Keywords: atom probe tomography, x-ray, manifold learning
Building a Data System for LCLS-II (#4011)
J. B. Thayer1
1 SLAC National Accelerator Laboratory, LCLS, Menlo Park, CA, United States of America
The volume of data generated by the upcoming LCLS-II upgrade will present a considerable challenge for data acquisition, data processing, and data management. According to current estimates, one instrument could generate instantaneous data rates of hundreds of GB/s. In this high-throughput regime, it will be necessary to reduce the data on-the-fly prior to writing it to persistent storage. Even with data compression, it is expected that operating all four new instruments will produce an estimated 100 PB of data in the first year alone. We present a description of the envisioned LCLS-II Data System, which provides a scalable data acquisition system to acquire shot-by-shot data at repetition rates up to 1 MHz, an inline data reduction pipeline that provides a configurable set of tools including feature extraction, data compression, and event veto to reduce the amount of data written to disk, an analysis software framework for the timely processing of this data set, and an expanded data management system for accessing experiment data and meta-data.

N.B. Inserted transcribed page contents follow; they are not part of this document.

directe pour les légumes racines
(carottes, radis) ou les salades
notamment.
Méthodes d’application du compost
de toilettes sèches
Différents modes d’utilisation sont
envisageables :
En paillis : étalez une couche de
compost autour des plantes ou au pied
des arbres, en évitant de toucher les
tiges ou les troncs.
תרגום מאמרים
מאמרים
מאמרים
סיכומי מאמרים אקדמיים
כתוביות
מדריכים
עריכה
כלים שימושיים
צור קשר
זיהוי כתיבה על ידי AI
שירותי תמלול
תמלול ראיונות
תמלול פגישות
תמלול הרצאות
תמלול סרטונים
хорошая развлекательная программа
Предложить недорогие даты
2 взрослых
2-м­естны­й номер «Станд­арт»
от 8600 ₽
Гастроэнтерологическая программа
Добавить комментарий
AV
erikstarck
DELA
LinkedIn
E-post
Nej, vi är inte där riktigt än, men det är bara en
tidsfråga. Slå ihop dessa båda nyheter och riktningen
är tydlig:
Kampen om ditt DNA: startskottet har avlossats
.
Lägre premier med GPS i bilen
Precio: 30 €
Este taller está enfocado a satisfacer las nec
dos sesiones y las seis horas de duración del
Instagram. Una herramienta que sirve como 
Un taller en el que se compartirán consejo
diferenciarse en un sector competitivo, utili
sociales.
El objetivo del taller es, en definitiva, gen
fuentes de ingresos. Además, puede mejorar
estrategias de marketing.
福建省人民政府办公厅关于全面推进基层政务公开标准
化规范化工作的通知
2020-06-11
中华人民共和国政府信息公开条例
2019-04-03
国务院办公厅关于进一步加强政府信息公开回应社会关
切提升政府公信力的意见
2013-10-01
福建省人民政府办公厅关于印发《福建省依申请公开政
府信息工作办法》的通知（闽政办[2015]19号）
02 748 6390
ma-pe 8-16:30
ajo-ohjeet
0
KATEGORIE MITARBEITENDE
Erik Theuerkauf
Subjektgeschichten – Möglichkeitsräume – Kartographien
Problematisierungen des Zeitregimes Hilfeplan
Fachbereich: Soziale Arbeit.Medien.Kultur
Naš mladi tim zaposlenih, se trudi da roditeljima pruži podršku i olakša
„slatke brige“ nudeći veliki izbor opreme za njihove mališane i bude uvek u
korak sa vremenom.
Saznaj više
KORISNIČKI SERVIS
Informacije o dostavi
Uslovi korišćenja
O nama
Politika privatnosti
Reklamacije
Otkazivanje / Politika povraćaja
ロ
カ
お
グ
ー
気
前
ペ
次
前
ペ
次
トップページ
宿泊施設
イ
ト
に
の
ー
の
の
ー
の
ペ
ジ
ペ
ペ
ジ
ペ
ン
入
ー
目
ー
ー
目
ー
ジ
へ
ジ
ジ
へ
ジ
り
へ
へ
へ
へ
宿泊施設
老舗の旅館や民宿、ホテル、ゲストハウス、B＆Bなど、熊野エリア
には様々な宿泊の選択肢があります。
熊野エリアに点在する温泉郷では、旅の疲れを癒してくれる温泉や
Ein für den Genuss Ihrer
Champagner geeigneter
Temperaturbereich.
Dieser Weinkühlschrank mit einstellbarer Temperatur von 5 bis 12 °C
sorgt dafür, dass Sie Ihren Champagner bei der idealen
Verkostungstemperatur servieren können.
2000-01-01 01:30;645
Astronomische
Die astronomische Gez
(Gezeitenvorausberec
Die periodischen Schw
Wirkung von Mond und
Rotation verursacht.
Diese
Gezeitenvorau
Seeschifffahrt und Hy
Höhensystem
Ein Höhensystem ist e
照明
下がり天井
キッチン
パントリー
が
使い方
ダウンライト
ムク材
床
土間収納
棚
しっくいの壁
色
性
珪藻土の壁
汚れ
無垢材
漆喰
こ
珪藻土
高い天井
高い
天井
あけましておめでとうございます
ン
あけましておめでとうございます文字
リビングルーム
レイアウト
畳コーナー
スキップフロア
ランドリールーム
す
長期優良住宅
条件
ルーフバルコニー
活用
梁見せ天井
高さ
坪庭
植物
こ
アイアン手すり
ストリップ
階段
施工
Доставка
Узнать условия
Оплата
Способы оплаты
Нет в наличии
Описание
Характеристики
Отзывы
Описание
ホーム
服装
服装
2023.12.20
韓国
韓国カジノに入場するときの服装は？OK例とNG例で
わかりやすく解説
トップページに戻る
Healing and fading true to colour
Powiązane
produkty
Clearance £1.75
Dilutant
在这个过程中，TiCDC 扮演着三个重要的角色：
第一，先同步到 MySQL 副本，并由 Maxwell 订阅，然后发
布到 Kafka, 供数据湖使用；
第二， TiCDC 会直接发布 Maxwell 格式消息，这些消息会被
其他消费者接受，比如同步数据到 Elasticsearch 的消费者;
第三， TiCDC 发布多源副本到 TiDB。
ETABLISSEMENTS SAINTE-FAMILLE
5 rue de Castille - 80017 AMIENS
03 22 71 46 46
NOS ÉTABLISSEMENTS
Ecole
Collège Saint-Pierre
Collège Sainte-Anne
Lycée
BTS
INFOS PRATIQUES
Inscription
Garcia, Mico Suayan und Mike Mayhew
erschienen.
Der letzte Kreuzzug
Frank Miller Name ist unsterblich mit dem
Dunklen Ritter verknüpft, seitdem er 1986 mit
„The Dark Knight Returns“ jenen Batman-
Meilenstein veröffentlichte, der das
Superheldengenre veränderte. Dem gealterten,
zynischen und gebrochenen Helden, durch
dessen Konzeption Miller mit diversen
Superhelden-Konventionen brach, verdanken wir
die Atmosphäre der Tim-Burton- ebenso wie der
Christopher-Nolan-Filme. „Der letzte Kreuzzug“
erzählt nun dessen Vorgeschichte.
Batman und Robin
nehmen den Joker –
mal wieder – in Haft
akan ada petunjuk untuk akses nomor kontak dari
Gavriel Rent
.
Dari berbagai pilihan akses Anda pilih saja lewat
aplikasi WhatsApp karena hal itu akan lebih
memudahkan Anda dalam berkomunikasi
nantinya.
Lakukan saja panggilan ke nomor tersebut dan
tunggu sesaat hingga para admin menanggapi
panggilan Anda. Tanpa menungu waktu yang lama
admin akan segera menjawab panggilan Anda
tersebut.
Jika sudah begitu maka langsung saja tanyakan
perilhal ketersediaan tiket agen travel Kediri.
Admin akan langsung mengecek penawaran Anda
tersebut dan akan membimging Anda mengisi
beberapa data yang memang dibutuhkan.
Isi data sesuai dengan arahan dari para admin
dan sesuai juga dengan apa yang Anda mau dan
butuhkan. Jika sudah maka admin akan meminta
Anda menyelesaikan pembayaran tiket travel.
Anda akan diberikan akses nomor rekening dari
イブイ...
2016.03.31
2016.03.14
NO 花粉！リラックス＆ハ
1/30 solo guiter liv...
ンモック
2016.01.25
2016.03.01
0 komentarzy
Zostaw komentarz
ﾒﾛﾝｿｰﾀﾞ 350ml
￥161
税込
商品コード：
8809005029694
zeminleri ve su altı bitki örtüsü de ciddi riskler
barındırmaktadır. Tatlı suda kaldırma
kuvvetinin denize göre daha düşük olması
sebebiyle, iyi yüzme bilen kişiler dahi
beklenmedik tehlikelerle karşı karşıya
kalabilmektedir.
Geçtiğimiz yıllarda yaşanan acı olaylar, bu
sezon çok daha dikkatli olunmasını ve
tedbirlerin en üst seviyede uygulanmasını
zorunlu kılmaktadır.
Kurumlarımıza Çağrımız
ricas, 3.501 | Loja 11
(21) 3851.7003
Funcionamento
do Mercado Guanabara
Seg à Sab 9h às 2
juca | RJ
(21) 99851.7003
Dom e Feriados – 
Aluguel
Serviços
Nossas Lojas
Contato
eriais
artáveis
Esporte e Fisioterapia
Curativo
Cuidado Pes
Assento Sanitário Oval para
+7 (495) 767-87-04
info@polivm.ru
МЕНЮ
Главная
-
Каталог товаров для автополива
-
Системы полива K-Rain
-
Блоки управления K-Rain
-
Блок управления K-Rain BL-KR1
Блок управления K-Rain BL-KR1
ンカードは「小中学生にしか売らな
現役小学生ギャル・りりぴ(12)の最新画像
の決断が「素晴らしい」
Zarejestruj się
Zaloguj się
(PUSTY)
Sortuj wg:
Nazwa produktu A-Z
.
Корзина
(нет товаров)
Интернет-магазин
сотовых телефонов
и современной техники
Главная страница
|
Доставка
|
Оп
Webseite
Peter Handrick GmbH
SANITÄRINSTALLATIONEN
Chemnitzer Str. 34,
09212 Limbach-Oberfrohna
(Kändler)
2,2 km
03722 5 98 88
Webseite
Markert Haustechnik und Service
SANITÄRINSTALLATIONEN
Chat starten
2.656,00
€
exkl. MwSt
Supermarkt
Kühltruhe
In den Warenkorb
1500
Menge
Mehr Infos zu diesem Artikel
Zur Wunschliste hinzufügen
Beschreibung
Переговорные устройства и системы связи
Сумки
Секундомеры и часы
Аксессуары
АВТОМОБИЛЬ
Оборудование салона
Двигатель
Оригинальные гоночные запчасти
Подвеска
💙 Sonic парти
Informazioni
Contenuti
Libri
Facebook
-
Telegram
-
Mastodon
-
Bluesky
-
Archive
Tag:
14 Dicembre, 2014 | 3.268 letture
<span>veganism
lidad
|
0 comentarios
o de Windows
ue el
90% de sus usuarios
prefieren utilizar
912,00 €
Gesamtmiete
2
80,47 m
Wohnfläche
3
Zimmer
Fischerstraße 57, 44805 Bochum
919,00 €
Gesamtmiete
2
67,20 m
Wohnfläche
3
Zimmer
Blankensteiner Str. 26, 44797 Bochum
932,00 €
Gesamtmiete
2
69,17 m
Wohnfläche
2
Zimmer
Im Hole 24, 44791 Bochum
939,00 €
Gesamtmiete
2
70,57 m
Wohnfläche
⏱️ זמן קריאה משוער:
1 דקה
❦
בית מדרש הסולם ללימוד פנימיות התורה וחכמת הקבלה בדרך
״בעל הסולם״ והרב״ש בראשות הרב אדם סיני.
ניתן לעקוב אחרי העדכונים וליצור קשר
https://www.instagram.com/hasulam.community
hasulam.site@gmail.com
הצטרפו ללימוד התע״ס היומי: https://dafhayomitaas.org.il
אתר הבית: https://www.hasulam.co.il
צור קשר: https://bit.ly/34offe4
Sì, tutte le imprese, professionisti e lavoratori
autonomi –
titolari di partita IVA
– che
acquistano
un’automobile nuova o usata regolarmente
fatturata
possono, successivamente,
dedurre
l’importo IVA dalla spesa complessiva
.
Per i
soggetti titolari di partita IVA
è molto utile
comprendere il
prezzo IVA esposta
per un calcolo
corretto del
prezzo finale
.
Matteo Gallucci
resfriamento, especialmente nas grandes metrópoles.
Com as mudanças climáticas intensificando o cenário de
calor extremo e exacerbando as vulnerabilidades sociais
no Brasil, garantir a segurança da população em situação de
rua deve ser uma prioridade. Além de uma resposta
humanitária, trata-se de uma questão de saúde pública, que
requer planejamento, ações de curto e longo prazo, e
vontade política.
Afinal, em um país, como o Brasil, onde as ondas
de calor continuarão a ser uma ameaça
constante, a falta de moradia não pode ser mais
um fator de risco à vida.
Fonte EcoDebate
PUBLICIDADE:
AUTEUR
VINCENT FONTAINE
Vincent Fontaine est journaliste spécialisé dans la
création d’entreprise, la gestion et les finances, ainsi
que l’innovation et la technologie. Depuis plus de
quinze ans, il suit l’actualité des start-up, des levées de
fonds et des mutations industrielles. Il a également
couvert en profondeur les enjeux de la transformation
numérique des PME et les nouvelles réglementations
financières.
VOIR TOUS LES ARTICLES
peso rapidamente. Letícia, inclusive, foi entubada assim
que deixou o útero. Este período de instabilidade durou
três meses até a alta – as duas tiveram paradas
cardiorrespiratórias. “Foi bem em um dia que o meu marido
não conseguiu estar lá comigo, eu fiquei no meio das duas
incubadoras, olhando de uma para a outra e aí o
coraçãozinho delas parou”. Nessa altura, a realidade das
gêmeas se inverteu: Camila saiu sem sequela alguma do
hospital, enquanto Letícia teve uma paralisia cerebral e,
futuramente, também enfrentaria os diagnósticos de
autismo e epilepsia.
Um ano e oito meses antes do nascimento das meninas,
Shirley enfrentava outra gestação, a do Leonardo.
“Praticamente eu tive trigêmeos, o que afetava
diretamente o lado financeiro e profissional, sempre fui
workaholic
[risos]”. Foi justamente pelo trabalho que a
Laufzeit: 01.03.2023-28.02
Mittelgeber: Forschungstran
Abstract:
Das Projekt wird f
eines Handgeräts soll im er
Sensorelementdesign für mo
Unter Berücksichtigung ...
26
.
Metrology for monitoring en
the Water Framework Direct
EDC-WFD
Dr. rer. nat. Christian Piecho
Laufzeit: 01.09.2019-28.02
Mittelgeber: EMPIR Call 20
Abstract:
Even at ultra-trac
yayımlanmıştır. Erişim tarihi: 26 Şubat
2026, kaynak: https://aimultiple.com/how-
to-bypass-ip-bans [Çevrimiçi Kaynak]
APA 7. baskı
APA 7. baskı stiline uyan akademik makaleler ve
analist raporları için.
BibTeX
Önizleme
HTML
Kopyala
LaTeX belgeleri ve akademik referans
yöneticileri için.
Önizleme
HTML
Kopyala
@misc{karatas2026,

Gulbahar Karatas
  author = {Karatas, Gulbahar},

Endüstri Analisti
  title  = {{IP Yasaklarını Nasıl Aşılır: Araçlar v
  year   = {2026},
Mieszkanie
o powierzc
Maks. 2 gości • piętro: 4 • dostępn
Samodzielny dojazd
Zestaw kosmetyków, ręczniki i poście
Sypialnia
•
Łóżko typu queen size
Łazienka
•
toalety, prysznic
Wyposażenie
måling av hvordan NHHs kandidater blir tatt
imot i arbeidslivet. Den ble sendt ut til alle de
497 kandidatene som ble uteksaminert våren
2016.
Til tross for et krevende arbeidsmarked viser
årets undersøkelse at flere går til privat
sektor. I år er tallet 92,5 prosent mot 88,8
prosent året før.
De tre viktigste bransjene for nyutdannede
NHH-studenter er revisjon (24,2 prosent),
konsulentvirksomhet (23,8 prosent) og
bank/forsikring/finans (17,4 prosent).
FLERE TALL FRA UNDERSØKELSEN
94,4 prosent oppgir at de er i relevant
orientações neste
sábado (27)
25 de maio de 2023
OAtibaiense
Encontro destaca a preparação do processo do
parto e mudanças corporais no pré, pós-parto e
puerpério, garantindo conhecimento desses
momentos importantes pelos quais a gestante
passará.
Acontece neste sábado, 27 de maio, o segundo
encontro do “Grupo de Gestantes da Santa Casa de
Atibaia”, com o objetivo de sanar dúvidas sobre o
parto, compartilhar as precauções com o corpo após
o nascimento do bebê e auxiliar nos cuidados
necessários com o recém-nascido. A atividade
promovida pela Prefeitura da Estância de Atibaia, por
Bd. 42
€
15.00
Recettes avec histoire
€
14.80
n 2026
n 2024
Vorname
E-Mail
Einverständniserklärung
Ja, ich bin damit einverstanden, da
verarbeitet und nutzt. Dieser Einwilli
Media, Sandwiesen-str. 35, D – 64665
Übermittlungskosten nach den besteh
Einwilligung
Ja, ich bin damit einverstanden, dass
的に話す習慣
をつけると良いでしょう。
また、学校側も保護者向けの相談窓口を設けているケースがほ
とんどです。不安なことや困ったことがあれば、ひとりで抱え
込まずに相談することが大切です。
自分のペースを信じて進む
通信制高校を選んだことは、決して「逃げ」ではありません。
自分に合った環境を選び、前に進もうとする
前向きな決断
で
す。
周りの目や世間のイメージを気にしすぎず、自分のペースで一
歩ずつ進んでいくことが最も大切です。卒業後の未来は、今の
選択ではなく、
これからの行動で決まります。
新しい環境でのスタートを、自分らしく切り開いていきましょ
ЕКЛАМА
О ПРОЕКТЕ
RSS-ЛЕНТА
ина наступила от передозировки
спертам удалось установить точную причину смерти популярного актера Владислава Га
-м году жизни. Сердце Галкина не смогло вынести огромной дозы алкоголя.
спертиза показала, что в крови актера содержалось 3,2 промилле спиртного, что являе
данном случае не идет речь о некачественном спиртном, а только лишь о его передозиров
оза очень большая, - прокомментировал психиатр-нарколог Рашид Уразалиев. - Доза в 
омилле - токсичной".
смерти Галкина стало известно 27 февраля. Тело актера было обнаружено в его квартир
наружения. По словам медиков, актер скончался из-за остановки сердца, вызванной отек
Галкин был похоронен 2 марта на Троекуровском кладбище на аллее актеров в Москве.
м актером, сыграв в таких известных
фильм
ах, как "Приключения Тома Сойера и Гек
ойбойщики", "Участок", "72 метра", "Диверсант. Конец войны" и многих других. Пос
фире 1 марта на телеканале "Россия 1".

Data Challenges in Serial Femtosecond Crystallograpy (#2924)
S. J. Aplin1
1 Deutsches Elektronen-Synchrotron (DESY), Centre for Free Electron Laser Science, Hamburg, Hamburg, Germany
Serial Femtosecond Crystallography (SFX) experiments performed at X-ray Free Electron Laser (FEL) and synchrotrons sources represent one of photon science’s biggest data processing challenges. The latest generation of pixel detectors currently being deployed at synchrotron and X-ray free electron laser facilities are capable of generating data rates well in excess of 1 Gigabyte per second and with frames rates exceeding 1 kHz. This will increase by a factor of 10 in the near future. Such data rates coupled with the fact that data reduction and online data rejection are not widely utilised in the field of photon science, create a significant challenge in terms of data handling at such facilities. Experiments currently undertaken at the Linac Coherent Light Source (LCLS) lead to the creation of experimental data sets of over 100 terabytes in less than a single week of operation. To-date the complete raw data from these experiments has been saved to disk and then archived to tape. The length of time that this data will be held at facilities is currently unclear, but it has assumed to be in excess of 5 years. This has allowed users analyzing the data to perform repeated offline processing on each and every frame produced by the detector. The expected increase in data rates at X-ray free electron laser facilities, such as EU-XFEL and LCLS II, means that these facilities have stated that this approach will no longer be feasible, as storing all data produced by the detector for a number of years would incur prohibitive costs. This presentation will use SFX experiments, and the corresponding data processing software that they employ, to discuss where and how this massive data challenge can be addressed, and focus on opportunities for date reduction and online data rejection.
Keywords: Data Processing, Online, Crystallography